+++ EXCERPT TO READ

The other age was 25, which was a surprise.  Up until this point I had unconsciously been operating under the all too cliché notion that I had “all the time in the world” to figure out what I wanted to do with my life.  Twenty-five blind-sided me with a rude awakening that brought that infantile, but wonderfully irresponsible, way of thinking to a morbid halt.  I realized that a full 1/4th of my life was over (if I was fortunate) and that the time to realize whatever nebulous dreams I had was actually finite.  Combine this fact with the somewhat inevitable inverse relationship with age and physical ability and my window for pursuing certain optimistic life-goals was actually smaller than a George R.R. Martin character negotiating with a Frey.


So while 25 definitely re-aligned my perspective in general, it didn’t change my perspective on birthdays.  This perspective hovered mostly between “it’s just another day” to “cool I get to justify buying myself a cool gadget”.  That is… until this last birthday.

++++++
+++ DATA TO EXAMINE

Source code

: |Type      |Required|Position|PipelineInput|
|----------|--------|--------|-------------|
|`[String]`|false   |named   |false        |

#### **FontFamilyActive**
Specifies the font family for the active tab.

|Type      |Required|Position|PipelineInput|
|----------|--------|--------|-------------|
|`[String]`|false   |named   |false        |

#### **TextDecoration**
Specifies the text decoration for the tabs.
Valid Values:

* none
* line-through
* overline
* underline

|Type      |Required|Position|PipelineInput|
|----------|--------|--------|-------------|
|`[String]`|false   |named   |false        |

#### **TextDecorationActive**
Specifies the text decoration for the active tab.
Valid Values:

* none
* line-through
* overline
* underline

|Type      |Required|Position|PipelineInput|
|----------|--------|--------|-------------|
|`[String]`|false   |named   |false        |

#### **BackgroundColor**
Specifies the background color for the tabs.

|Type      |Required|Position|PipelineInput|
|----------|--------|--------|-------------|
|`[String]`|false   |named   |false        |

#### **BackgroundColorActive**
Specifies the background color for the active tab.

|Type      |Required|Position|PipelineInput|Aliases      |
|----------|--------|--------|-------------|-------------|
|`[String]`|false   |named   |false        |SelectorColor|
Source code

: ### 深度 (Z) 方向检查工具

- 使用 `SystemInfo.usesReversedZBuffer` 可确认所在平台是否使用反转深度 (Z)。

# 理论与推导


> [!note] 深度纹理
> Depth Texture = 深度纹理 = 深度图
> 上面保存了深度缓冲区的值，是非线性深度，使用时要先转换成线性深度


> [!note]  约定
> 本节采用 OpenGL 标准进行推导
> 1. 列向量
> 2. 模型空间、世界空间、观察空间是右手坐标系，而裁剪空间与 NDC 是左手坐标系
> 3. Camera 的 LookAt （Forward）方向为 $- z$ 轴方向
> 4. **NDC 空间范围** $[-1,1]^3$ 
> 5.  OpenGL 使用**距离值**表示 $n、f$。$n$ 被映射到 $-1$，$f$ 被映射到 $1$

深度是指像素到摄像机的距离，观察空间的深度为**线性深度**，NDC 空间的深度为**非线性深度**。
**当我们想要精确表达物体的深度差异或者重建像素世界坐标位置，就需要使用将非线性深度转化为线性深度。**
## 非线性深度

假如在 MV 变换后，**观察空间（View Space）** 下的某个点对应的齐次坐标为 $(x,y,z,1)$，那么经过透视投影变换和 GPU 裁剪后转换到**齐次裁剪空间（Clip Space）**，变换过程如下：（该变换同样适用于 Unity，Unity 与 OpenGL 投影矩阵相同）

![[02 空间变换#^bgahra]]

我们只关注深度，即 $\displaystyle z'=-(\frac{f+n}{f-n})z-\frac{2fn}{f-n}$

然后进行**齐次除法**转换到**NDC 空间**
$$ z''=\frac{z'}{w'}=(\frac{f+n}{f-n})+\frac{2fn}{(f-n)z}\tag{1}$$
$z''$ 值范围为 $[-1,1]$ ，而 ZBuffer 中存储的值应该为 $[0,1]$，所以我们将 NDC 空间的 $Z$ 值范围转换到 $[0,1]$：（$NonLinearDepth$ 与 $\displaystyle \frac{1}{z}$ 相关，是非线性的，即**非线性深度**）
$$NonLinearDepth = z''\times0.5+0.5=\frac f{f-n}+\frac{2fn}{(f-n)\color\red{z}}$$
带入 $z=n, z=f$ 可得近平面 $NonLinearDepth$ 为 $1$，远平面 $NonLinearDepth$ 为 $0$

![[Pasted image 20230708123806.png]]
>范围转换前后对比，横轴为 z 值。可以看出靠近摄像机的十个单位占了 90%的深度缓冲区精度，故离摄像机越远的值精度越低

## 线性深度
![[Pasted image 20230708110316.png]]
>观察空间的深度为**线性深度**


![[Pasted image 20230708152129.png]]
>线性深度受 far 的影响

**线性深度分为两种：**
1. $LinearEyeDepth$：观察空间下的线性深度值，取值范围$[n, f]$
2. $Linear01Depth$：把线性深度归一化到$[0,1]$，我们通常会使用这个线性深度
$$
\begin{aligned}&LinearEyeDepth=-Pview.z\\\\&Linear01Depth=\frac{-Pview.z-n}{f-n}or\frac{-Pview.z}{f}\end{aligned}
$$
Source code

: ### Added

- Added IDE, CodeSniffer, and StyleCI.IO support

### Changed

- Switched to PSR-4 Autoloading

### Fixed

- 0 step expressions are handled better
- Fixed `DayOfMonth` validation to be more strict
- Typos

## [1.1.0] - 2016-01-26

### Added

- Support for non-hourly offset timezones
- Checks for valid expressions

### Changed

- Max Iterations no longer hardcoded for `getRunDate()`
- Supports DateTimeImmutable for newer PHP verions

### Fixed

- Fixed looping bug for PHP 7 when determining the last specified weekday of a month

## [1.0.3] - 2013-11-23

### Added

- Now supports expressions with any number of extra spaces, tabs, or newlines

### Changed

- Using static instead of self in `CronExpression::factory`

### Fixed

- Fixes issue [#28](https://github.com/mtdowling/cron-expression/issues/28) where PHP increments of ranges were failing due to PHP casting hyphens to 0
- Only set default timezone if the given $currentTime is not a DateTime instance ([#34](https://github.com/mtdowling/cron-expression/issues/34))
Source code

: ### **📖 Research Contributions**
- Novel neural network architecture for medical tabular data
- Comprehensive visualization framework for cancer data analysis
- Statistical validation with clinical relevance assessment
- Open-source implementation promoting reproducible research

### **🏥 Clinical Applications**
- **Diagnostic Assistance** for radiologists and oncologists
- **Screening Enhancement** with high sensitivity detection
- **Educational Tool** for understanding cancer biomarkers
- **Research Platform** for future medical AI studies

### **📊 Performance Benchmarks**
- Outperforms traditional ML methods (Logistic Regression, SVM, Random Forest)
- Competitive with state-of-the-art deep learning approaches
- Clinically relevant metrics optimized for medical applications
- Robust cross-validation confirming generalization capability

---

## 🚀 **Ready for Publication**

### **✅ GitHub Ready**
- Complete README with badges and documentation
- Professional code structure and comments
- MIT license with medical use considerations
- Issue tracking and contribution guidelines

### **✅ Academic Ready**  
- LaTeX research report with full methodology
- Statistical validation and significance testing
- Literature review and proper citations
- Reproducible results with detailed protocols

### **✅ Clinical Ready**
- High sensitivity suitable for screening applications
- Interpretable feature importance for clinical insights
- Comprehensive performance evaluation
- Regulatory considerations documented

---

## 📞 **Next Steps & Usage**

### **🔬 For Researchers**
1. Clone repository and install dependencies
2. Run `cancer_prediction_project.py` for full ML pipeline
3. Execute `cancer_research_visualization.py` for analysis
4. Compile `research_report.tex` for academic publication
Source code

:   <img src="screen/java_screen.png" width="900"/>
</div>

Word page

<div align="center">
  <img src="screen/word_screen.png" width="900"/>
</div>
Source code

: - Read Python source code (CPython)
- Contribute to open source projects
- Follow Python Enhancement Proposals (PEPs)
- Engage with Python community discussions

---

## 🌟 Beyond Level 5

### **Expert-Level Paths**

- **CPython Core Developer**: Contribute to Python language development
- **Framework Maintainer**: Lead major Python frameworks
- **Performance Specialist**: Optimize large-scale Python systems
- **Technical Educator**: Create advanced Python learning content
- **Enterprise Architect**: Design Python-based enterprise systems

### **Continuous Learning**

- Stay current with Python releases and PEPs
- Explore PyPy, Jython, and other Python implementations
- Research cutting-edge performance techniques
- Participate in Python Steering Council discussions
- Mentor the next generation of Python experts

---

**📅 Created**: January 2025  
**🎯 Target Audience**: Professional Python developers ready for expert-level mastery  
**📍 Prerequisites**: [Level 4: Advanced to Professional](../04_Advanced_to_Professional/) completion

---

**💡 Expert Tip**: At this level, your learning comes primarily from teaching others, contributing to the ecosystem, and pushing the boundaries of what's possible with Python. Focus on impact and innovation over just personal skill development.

++++++

_INSTRUCTIONS_
1. In the birthday essay, what fraction of the writer's life did the writer realize was already over upon turning 25?
2. Carry on the birthday essay from its final sentence, describing what was different about this last birthday.

_OUTPUTS FOR THE TASKS_
1. A full quarter (1/4th) of the writer's life, if the writer was fortunate.

2.
G  = 9.8 m/s/s


Skydiving has been on my “bucket list” for as long as I can remember making lists and putting them into… buckets.  Ostensibly, most of my adult life.  However, there have always been reasons to NOT go skydiving – money, it’s “dangerous”, friends to go with etc..   However, with this last birthday fast approaching, my usual apathetic approach to what is really just another day for most people turned into a powerful force of will to make it happen – and drag my two best friends along for the ride.  These two friends had their OWN extremely reasonable excuses for not coming.  While I gave them an “out”, I made it my mission for them to experience something new and be a part of realizing one my aspirations as a human being – seeing the world from 15K feet in the open air.  The next step up will hopefully be at 20 times that height.

Skydiving is a personal experience that makes written description pale in comparison but I will share a few of the things I will never forget.

  • I have never signed so many duplicate forms of my personal information for liability purposes in my life – (POSSIBLY with the exception of when I joined the military)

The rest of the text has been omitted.